◆ Brief ◆
Restate every record word for word, without the pictures.

::::

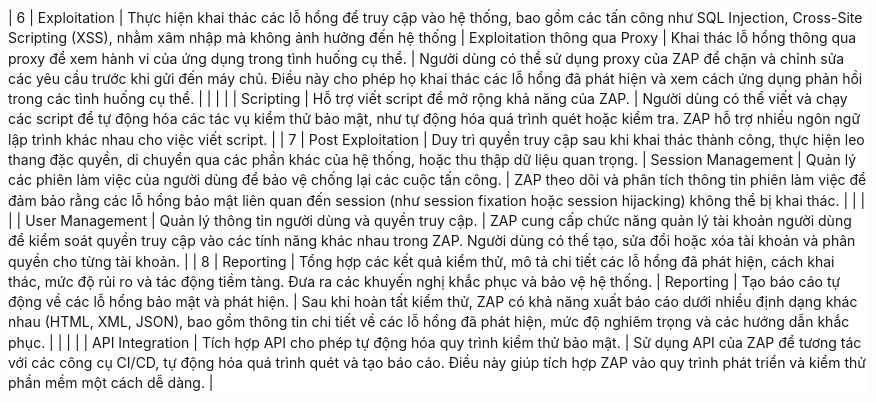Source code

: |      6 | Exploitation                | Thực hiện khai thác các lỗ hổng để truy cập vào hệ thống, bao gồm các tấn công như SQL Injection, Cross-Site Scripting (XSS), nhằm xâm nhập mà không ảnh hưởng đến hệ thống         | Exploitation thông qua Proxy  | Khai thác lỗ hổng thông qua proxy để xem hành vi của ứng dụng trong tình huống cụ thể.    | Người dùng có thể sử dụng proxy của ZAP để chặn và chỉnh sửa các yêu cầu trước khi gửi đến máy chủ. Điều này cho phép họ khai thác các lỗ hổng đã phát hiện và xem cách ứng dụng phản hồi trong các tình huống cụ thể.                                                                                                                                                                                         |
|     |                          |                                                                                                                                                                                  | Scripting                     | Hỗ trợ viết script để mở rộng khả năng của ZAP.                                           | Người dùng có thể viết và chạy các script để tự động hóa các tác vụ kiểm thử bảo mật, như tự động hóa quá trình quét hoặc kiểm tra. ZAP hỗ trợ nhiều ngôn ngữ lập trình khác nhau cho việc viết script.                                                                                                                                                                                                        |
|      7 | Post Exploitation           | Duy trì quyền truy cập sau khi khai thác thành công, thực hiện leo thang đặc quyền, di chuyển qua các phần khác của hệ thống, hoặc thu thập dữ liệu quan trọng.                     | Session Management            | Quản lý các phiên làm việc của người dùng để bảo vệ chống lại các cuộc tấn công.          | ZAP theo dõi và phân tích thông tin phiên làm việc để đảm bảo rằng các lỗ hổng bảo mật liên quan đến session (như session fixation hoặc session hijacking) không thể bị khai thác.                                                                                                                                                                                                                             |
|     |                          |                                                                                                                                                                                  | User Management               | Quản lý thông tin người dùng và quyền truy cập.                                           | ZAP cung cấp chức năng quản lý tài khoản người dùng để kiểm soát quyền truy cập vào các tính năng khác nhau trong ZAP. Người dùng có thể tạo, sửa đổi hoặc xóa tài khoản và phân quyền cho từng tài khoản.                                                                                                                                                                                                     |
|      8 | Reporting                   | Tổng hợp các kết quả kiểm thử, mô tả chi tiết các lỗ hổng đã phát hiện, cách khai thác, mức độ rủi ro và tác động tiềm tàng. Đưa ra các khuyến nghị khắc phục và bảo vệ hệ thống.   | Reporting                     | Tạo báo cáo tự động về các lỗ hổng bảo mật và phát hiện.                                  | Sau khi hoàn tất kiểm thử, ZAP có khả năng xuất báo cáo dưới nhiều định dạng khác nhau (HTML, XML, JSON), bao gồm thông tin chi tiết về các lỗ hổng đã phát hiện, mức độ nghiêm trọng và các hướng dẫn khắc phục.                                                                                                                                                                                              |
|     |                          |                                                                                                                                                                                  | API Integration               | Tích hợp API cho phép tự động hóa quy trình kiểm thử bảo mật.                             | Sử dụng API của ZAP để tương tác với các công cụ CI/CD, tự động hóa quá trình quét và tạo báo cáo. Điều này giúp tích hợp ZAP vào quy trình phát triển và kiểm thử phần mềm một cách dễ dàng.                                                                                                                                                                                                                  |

::::

◆ Solution for this exercise ◆
Source code

: |      6 | Exploitation                | Thực hiện khai thác các lỗ hổng để truy cập vào hệ thống, bao gồm các tấn công như SQL Injection, Cross-Site Scripting (XSS), nhằm xâm nhập mà không ảnh hưởng đến hệ thống         | Exploitation thông qua Proxy  | Khai thác lỗ hổng thông qua proxy để xem hành vi của ứng dụng trong tình huống cụ thể.    | Người dùng có thể sử dụng proxy của ZAP để chặn và chỉnh sửa các yêu cầu trước khi gửi đến máy chủ. Điều này cho phép họ khai thác các lỗ hổng đã phát hiện và xem cách ứng dụng phản hồi trong các tình huống cụ thể.                                                                                                                                                                                         |
|     |                          |                                                                                                                                                                                  | Scripting                     | Hỗ trợ viết script để mở rộng khả năng của ZAP.                                           | Người dùng có thể viết và chạy các script để tự động hóa các tác vụ kiểm thử bảo mật, như tự động hóa quá trình quét hoặc kiểm tra. ZAP hỗ trợ nhiều ngôn ngữ lập trình khác nhau cho việc viết script.                                                                                                                                                                                                        |
|      7 | Post Exploitation           | Duy trì quyền truy cập sau khi khai thác thành công, thực hiện leo thang đặc quyền, di chuyển qua các phần khác của hệ thống, hoặc thu thập dữ liệu quan trọng.                     | Session Management            | Quản lý các phiên làm việc của người dùng để bảo vệ chống lại các cuộc tấn công.          | ZAP theo dõi và phân tích thông tin phiên làm việc để đảm bảo rằng các lỗ hổng bảo mật liên quan đến session (như session fixation hoặc session hijacking) không thể bị khai thác.                                                                                                                                                                                                                             |
|     |                          |                                                                                                                                                                                  | User Management               | Quản lý thông tin người dùng và quyền truy cập.                                           | ZAP cung cấp chức năng quản lý tài khoản người dùng để kiểm soát quyền truy cập vào các tính năng khác nhau trong ZAP. Người dùng có thể tạo, sửa đổi hoặc xóa tài khoản và phân quyền cho từng tài khoản.                                                                                                                                                                                                     |
|      8 | Reporting                   | Tổng hợp các kết quả kiểm thử, mô tả chi tiết các lỗ hổng đã phát hiện, cách khai thác, mức độ rủi ro và tác động tiềm tàng. Đưa ra các khuyến nghị khắc phục và bảo vệ hệ thống.   | Reporting                     | Tạo báo cáo tự động về các lỗ hổng bảo mật và phát hiện.                                  | Sau khi hoàn tất kiểm thử, ZAP có khả năng xuất báo cáo dưới nhiều định dạng khác nhau (HTML, XML, JSON), bao gồm thông tin chi tiết về các lỗ hổng đã phát hiện, mức độ nghiêm trọng và các hướng dẫn khắc phục.                                                                                                                                                                                              |
|     |                          |                                                                                                                                                                                  | API Integration               | Tích hợp API cho phép tự động hóa quy trình kiểm thử bảo mật.                             | Sử dụng API của ZAP để tương tác với các công cụ CI/CD, tự động hóa quá trình quét và tạo báo cáo. Điều này giúp tích hợp ZAP vào quy trình phát triển và kiểm thử phần mềm một cách dễ dàng.                                                                                                                                                                                                                  |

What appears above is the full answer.